- REQUIRED WORK:
Scan the entries for the word "lhůtě" and return every line that has it.

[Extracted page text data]
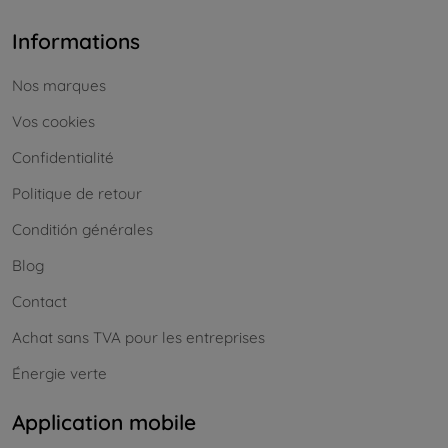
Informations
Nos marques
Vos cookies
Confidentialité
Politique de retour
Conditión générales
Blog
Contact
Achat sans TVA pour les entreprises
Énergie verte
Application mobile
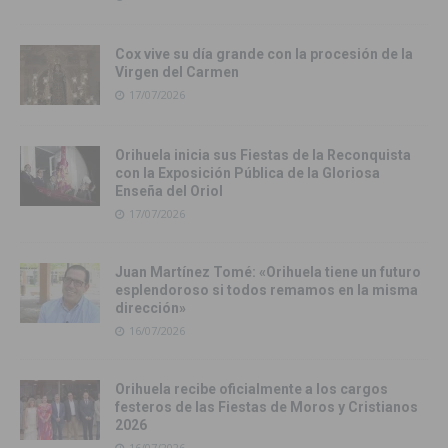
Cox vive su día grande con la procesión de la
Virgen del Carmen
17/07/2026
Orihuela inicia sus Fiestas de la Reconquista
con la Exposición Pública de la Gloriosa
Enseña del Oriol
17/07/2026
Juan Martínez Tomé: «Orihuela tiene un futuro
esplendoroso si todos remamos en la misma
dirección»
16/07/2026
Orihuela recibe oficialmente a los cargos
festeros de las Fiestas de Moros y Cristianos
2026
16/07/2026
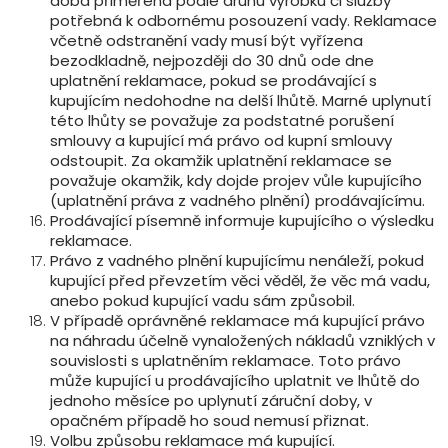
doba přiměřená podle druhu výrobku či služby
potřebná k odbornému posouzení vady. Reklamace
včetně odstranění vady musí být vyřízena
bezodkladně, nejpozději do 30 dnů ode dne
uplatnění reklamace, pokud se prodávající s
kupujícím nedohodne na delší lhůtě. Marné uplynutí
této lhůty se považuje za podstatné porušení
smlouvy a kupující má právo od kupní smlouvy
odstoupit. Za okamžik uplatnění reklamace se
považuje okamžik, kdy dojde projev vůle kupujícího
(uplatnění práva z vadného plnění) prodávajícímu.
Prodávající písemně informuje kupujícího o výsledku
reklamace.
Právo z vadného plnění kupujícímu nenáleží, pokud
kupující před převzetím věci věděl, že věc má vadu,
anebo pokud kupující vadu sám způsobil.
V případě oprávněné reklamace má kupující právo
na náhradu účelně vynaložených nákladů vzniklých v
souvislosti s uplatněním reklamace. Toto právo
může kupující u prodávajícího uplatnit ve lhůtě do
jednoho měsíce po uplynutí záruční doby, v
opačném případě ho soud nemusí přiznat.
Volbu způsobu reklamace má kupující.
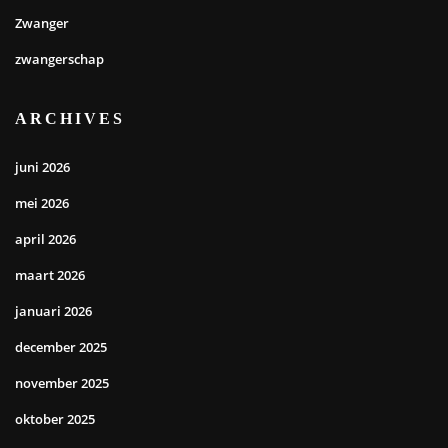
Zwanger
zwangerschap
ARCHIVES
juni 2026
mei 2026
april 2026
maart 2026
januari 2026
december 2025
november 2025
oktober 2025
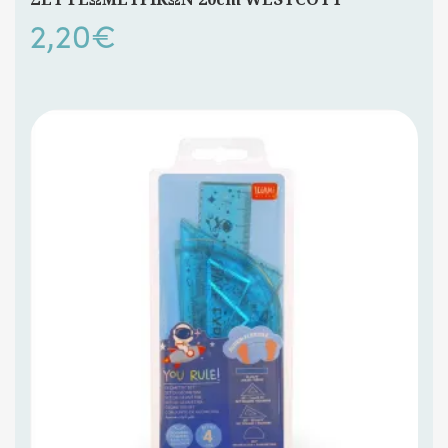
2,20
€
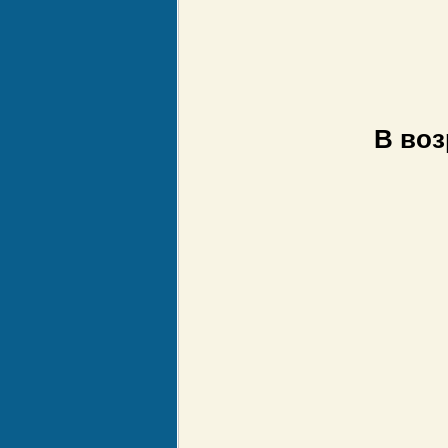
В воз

- RESULT OF THE EXERCISE:
kupujícím nedohodne na delší lhůtě. Marné uplynutí
může kupující u prodávajícího uplatnit ve lhůtě do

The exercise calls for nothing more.